◆ Written problem A
Please repeat the integrated payments article word for word between "What are integrated" and "the Magento backend.", inclusive.

◆ Source extract
□ □ □ □

Much of your retailing success hinges on how fast and securely you process transactions, as more than half customers surveyed prefer quick digital payments. To accommodate these demands, integrated payments emerge as an optimal solution to elevate customers’ checkout experience.
Integrated payments have become increasingly popular thanks to the many advantages they offer both businesses and customers. In this post, we’ll explore the definition of integrated payments, their benefits for merchants and consumers, and steps to set up integrated payment solutions for your business. Let’s dive in!
What are integrated payments?
Integrated payments are a payment solution where payment processors connect with your business software or platform, such as your website or POS system, to facilitate fast and error-free transaction processing.
Implementing integrated POS payments allows your customers to make payments right on your platform rather than being redirected to another app or site, ensuring a simple and smooth payment experience on a unified interface.
For example, retailers often integrate their POS systems with eCommerce platforms like Magento (Adobe Commerce), Shopify, and with payment processors like PayPal, Adyen, to manage both online and physical stores effectively. With this eCommerce POS payment integration, business owners can accept in-store or online payments and consolidate business data on the Magento backend.
Benefits of integrated payments
Integrated payments are growing in popularity as they’re advantageous to both businesses and customers.
What are the benefits for businesses?
- Accelerate checkout process: Integrated payments automate payment processing, thus making payment acceptance more convenient and efficient. By removing the need for error-prone and time-consuming manual data inputs, you can shorten the waiting lines, serve more customers, increase your revenues, and improve customer satisfaction. For instance, after you use a barcode scanner to add products to the cart at the checkout, the POS automatically calculates the total amount, including any taxes or discounts, and sends it to the payment terminals. The card details are then automatically collected and transferred to the payment processor for authorization and processing.
- Ensure data accuracy: Adding integrated POS payments into your business systems fosters real-time updates of sales, payment, and inventory data across the business. Therefore, you don’t need to waste time and effort reconciling transaction data manually at the end of the day, thus eliminating data discrepancies and ensuring accurate financial reporting.
- Boost efficiency: POS payment integration processes payments quickly and works with other business functions like inventory, accounting, and CRM to sync data instantly across platforms. Consequently, you can streamline operations and optimize efficiency by reducing manual workload and focusing on developing your business.
- Consolidate data for insights: Integrated payments collect and centralize important transaction data from multiple sales channels, such as eCommerce and physical stores, allowing you to observe the sales situation and payment trends closely. On this basis, you can better monitor your cash flow and generate insights into customer behaviors to devise effective marketing or sales strategies.

□ □ □ □

◆ Data for the task

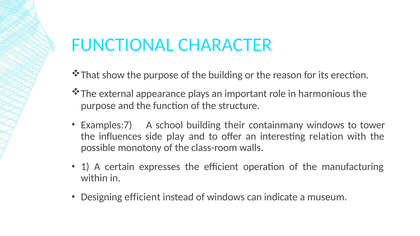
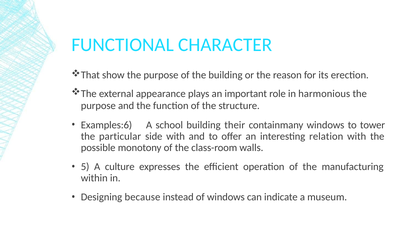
Examples:7: Examples:7 -> Examples:6
influences: influences -> particular
side play: play -> with
1: 1 -> 5
certain: certain -> culture
Designing efficient: efficient -> because
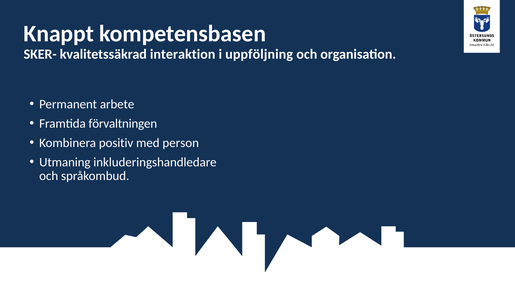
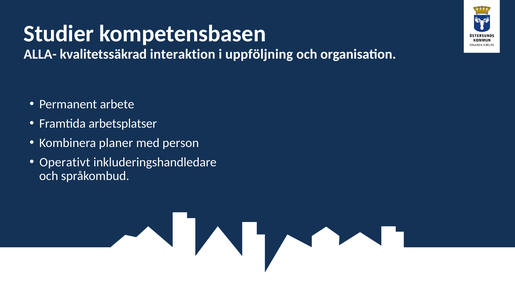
Knappt: Knappt -> Studier
SKER-: SKER- -> ALLA-
förvaltningen: förvaltningen -> arbetsplatser
positiv: positiv -> planer
Utmaning: Utmaning -> Operativt
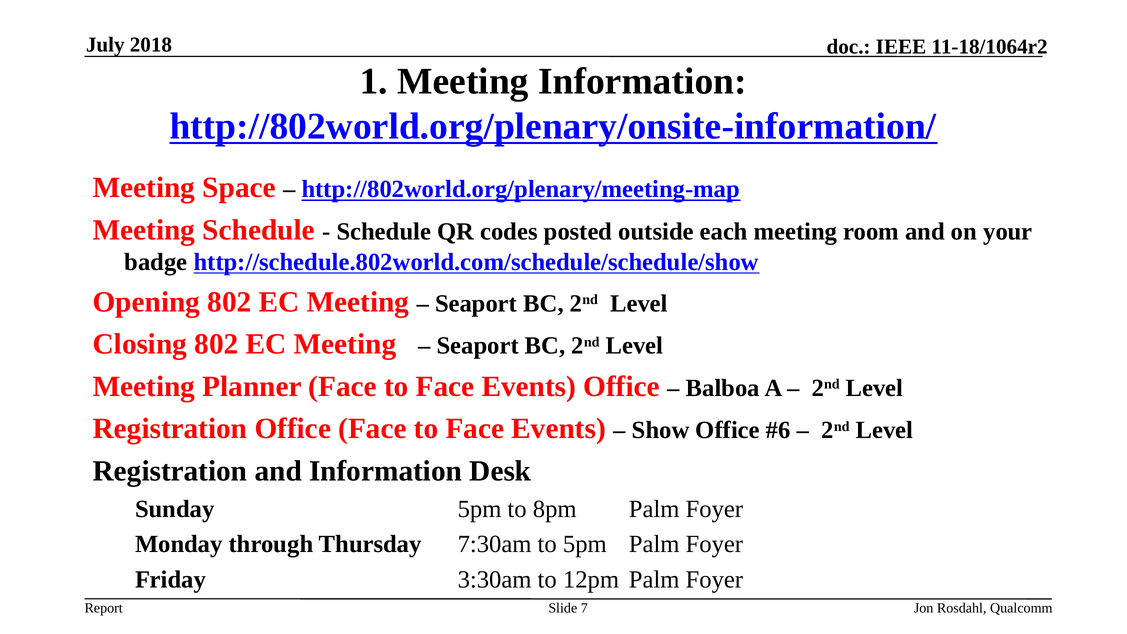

□ □ □ □

◆ Written problem B
Rewrite the entries between the line holding "Knappt: Knappt -> Studier" and the end of the entries, inclusive, with "Utmaning" replaced by "Hinder" and nothing else changed. Leave the pictures out.

◆ Final result A
What are integrated payments?
Integrated payments are a payment solution where payment processors connect with your business software or platform, such as your website or POS system, to facilitate fast and error-free transaction processing.
Implementing integrated POS payments allows your customers to make payments right on your platform rather than being redirected to another app or site, ensuring a simple and smooth payment experience on a unified interface.
For example, retailers often integrate their POS systems with eCommerce platforms like Magento (Adobe Commerce), Shopify, and with payment processors like PayPal, Adyen, to manage both online and physical stores effectively. With this eCommerce POS payment integration, business owners can accept in-store or online payments and consolidate business data on the Magento backend.

◆ Final result B
Knappt: Knappt -> Studier
SKER-: SKER- -> ALLA-
förvaltningen: förvaltningen -> arbetsplatser
positiv: positiv -> planer
Hinder: Hinder -> Operativt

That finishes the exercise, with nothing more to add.